-- Kısa görev --
Aşağıdaki öğelerin tüm satırlarını hiçbir değişiklik yapmadan birebir kopyalayın.

[Kayıtlı veri girdileri]
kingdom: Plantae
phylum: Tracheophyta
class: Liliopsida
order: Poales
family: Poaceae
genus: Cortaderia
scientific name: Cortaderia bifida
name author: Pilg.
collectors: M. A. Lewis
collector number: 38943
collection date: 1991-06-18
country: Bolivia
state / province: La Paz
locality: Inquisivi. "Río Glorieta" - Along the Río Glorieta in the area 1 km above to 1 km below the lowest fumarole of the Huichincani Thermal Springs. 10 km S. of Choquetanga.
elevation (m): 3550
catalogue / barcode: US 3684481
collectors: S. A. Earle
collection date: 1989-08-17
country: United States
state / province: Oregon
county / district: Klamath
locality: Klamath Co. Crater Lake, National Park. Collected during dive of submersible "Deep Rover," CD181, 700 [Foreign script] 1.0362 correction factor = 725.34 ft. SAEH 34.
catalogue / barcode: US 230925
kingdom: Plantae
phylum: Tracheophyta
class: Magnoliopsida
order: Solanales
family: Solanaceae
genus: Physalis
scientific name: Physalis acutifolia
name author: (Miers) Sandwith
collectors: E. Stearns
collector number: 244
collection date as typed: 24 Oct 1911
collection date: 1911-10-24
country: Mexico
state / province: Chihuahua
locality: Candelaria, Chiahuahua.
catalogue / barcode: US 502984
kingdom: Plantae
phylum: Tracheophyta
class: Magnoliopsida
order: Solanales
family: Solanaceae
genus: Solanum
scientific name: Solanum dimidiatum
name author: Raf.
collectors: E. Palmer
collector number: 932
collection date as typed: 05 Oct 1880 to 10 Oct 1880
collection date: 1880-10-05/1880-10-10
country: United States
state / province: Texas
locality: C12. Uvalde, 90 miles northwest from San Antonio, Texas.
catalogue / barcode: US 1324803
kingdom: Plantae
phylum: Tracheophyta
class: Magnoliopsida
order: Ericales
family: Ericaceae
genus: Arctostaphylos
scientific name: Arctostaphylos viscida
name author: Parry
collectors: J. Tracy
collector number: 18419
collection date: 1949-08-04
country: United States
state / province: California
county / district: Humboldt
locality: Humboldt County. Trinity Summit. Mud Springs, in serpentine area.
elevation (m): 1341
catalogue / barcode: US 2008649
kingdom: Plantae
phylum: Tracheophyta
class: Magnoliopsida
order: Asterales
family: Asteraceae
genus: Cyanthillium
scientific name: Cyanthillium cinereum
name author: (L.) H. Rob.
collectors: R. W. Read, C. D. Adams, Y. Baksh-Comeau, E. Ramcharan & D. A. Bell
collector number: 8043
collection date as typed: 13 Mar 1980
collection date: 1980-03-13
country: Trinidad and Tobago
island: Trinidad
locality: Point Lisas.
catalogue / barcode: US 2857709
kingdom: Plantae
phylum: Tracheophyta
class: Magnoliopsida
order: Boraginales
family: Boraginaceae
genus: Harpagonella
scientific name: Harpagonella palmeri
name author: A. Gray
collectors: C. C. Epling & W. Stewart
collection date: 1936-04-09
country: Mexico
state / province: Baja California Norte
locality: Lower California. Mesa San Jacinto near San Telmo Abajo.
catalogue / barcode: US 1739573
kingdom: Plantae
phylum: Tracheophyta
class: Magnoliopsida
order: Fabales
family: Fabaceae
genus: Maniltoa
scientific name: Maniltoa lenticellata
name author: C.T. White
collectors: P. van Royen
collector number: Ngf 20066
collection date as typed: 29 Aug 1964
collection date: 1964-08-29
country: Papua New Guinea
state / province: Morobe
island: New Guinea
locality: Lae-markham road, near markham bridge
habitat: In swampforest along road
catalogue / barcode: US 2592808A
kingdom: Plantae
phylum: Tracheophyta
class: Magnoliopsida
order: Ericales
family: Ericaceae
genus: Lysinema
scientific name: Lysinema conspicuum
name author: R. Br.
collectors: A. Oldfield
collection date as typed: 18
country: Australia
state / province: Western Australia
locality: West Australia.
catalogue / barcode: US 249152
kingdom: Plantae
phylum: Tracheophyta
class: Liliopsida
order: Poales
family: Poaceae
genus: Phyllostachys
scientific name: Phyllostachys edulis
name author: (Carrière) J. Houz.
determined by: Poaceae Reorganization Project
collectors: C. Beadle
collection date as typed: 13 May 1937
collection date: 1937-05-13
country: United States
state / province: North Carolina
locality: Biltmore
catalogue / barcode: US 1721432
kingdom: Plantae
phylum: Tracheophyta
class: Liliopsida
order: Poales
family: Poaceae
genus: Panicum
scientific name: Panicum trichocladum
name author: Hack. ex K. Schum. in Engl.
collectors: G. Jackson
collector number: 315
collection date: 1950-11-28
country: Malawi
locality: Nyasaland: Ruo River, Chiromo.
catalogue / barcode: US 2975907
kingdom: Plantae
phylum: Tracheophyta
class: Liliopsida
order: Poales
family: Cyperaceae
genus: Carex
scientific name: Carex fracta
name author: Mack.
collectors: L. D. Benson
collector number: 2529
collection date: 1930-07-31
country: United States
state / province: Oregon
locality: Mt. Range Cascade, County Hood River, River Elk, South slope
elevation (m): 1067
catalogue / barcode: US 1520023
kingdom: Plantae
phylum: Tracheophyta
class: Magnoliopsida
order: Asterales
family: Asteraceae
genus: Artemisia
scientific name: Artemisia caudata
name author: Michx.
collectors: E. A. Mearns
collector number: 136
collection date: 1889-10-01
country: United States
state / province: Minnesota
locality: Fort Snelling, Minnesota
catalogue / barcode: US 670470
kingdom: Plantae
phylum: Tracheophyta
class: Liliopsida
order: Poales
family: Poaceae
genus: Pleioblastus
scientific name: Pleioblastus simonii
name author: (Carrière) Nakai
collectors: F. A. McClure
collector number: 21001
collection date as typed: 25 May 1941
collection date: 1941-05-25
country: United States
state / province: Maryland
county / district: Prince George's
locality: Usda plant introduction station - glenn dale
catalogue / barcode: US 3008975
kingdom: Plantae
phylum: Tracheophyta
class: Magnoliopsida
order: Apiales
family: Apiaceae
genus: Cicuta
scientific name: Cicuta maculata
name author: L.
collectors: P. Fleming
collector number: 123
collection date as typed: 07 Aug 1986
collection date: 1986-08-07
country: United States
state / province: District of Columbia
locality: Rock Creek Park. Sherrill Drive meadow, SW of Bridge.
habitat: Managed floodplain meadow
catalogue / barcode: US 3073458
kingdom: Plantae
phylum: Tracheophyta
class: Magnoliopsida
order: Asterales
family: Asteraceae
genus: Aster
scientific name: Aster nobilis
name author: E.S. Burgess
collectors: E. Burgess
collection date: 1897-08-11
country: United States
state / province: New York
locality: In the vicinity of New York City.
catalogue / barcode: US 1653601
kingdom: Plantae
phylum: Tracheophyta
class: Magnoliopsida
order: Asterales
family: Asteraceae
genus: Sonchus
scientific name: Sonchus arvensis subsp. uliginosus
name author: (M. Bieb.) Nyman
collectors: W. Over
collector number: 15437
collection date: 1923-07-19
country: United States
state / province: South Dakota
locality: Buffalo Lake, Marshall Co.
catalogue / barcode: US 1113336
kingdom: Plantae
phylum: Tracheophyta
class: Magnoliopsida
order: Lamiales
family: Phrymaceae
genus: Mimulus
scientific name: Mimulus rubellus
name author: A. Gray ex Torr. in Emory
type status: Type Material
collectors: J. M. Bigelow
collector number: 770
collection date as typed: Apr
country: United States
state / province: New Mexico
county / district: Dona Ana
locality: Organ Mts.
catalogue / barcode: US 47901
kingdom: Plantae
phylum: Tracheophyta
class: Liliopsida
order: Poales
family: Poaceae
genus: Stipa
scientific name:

-- Görevin cevabı --
kingdom: Plantae
phylum: Tracheophyta
class: Liliopsida
order: Poales
family: Poaceae
genus: Cortaderia
scientific name: Cortaderia bifida
name author: Pilg.
collectors: M. A. Lewis
collector number: 38943
collection date: 1991-06-18
country: Bolivia
state / province: La Paz
locality: Inquisivi. "Río Glorieta" - Along the Río Glorieta in the area 1 km above to 1 km below the lowest fumarole of the Huichincani Thermal Springs. 10 km S. of Choquetanga.
elevation (m): 3550
catalogue / barcode: US 3684481
collectors: S. A. Earle
collection date: 1989-08-17
country: United States
state / province: Oregon
county / district: Klamath
locality: Klamath Co. Crater Lake, National Park. Collected during dive of submersible "Deep Rover," CD181, 700 [Foreign script] 1.0362 correction factor = 725.34 ft. SAEH 34.
catalogue / barcode: US 230925
kingdom: Plantae
phylum: Tracheophyta
class: Magnoliopsida
order: Solanales
family: Solanaceae
genus: Physalis
scientific name: Physalis acutifolia
name author: (Miers) Sandwith
collectors: E. Stearns
collector number: 244
collection date as typed: 24 Oct 1911
collection date: 1911-10-24
country: Mexico
state / province: Chihuahua
locality: Candelaria, Chiahuahua.
catalogue / barcode: US 502984
kingdom: Plantae
phylum: Tracheophyta
class: Magnoliopsida
order: Solanales
family: Solanaceae
genus: Solanum
scientific name: Solanum dimidiatum
name author: Raf.
collectors: E. Palmer
collector number: 932
collection date as typed: 05 Oct 1880 to 10 Oct 1880
collection date: 1880-10-05/1880-10-10
country: United States
state / province: Texas
locality: C12. Uvalde, 90 miles northwest from San Antonio, Texas.
catalogue / barcode: US 1324803
kingdom: Plantae
phylum: Tracheophyta
class: Magnoliopsida
order: Ericales
family: Ericaceae
genus: Arctostaphylos
scientific name: Arctostaphylos viscida
name author: Parry
collectors: J. Tracy
collector number: 18419
collection date: 1949-08-04
country: United States
state / province: California
county / district: Humboldt
locality: Humboldt County. Trinity Summit. Mud Springs, in serpentine area.
elevation (m): 1341
catalogue / barcode: US 2008649
kingdom: Plantae
phylum: Tracheophyta
class: Magnoliopsida
order: Asterales
family: Asteraceae
genus: Cyanthillium
scientific name: Cyanthillium cinereum
name author: (L.) H. Rob.
collectors: R. W. Read, C. D. Adams, Y. Baksh-Comeau, E. Ramcharan & D. A. Bell
collector number: 8043
collection date as typed: 13 Mar 1980
collection date: 1980-03-13
country: Trinidad and Tobago
island: Trinidad
locality: Point Lisas.
catalogue / barcode: US 2857709
kingdom: Plantae
phylum: Tracheophyta
class: Magnoliopsida
order: Boraginales
family: Boraginaceae
genus: Harpagonella
scientific name: Harpagonella palmeri
name author: A. Gray
collectors: C. C. Epling & W. Stewart
collection date: 1936-04-09
country: Mexico
state / province: Baja California Norte
locality: Lower California. Mesa San Jacinto near San Telmo Abajo.
catalogue / barcode: US 1739573
kingdom: Plantae
phylum: Tracheophyta
class: Magnoliopsida
order: Fabales
family: Fabaceae
genus: Maniltoa
scientific name: Maniltoa lenticellata
name author: C.T. White
collectors: P. van Royen
collector number: Ngf 20066
collection date as typed: 29 Aug 1964
collection date: 1964-08-29
country: Papua New Guinea
state / province: Morobe
island: New Guinea
locality: Lae-markham road, near markham bridge
habitat: In swampforest along road
catalogue / barcode: US 2592808A
kingdom: Plantae
phylum: Tracheophyta
class: Magnoliopsida
order: Ericales
family: Ericaceae
genus: Lysinema
scientific name: Lysinema conspicuum
name author: R. Br.
collectors: A. Oldfield
collection date as typed: 18
country: Australia
state / province: Western Australia
locality: West Australia.
catalogue / barcode: US 249152
kingdom: Plantae
phylum: Tracheophyta
class: Liliopsida
order: Poales
family: Poaceae
genus: Phyllostachys
scientific name: Phyllostachys edulis
name author: (Carrière) J. Houz.
determined by: Poaceae Reorganization Project
collectors: C. Beadle
collection date as typed: 13 May 1937
collection date: 1937-05-13
country: United States
state / province: North Carolina
locality: Biltmore
catalogue / barcode: US 1721432
kingdom: Plantae
phylum: Tracheophyta
class: Liliopsida
order: Poales
family: Poaceae
genus: Panicum
scientific name: Panicum trichocladum
name author: Hack. ex K. Schum. in Engl.
collectors: G. Jackson
collector number: 315
collection date: 1950-11-28
country: Malawi
locality: Nyasaland: Ruo River, Chiromo.
catalogue / barcode: US 2975907
kingdom: Plantae
phylum: Tracheophyta
class: Liliopsida
order: Poales
family: Cyperaceae
genus: Carex
scientific name: Carex fracta
name author: Mack.
collectors: L. D. Benson
collector number: 2529
collection date: 1930-07-31
country: United States
state / province: Oregon
locality: Mt. Range Cascade, County Hood River, River Elk, South slope
elevation (m): 1067
catalogue / barcode: US 1520023
kingdom: Plantae
phylum: Tracheophyta
class: Magnoliopsida
order: Asterales
family: Asteraceae
genus: Artemisia
scientific name: Artemisia caudata
name author: Michx.
collectors: E. A. Mearns
collector number: 136
collection date: 1889-10-01
country: United States
state / province: Minnesota
locality: Fort Snelling, Minnesota
catalogue / barcode: US 670470
kingdom: Plantae
phylum: Tracheophyta
class: Liliopsida
order: Poales
family: Poaceae
genus: Pleioblastus
scientific name: Pleioblastus simonii
name author: (Carrière) Nakai
collectors: F. A. McClure
collector number: 21001
collection date as typed: 25 May 1941
collection date: 1941-05-25
country: United States
state / province: Maryland
county / district: Prince George's
locality: Usda plant introduction station - glenn dale
catalogue / barcode: US 3008975
kingdom: Plantae
phylum: Tracheophyta
class: Magnoliopsida
order: Apiales
family: Apiaceae
genus: Cicuta
scientific name: Cicuta maculata
name author: L.
collectors: P. Fleming
collector number: 123
collection date as typed: 07 Aug 1986
collection date: 1986-08-07
country: United States
state / province: District of Columbia
locality: Rock Creek Park. Sherrill Drive meadow, SW of Bridge.
habitat: Managed floodplain meadow
catalogue / barcode: US 3073458
kingdom: Plantae
phylum: Tracheophyta
class: Magnoliopsida
order: Asterales
family: Asteraceae
genus: Aster
scientific name: Aster nobilis
name author: E.S. Burgess
collectors: E. Burgess
collection date: 1897-08-11
country: United States
state / province: New York
locality: In the vicinity of New York City.
catalogue / barcode: US 1653601
kingdom: Plantae
phylum: Tracheophyta
class: Magnoliopsida
order: Asterales
family: Asteraceae
genus: Sonchus
scientific name: Sonchus arvensis subsp. uliginosus
name author: (M. Bieb.) Nyman
collectors: W. Over
collector number: 15437
collection date: 1923-07-19
country: United States
state / province: South Dakota
locality: Buffalo Lake, Marshall Co.
catalogue / barcode: US 1113336
kingdom: Plantae
phylum: Tracheophyta
class: Magnoliopsida
order: Lamiales
family: Phrymaceae
genus: Mimulus
scientific name: Mimulus rubellus
name author: A. Gray ex Torr. in Emory
type status: Type Material
collectors: J. M. Bigelow
collector number: 770
collection date as typed: Apr
country: United States
state / province: New Mexico
county / district: Dona Ana
locality: Organ Mts.
catalogue / barcode: US 47901
kingdom: Plantae
phylum: Tracheophyta
class: Liliopsida
order: Poales
family: Poaceae
genus: Stipa
scientific name:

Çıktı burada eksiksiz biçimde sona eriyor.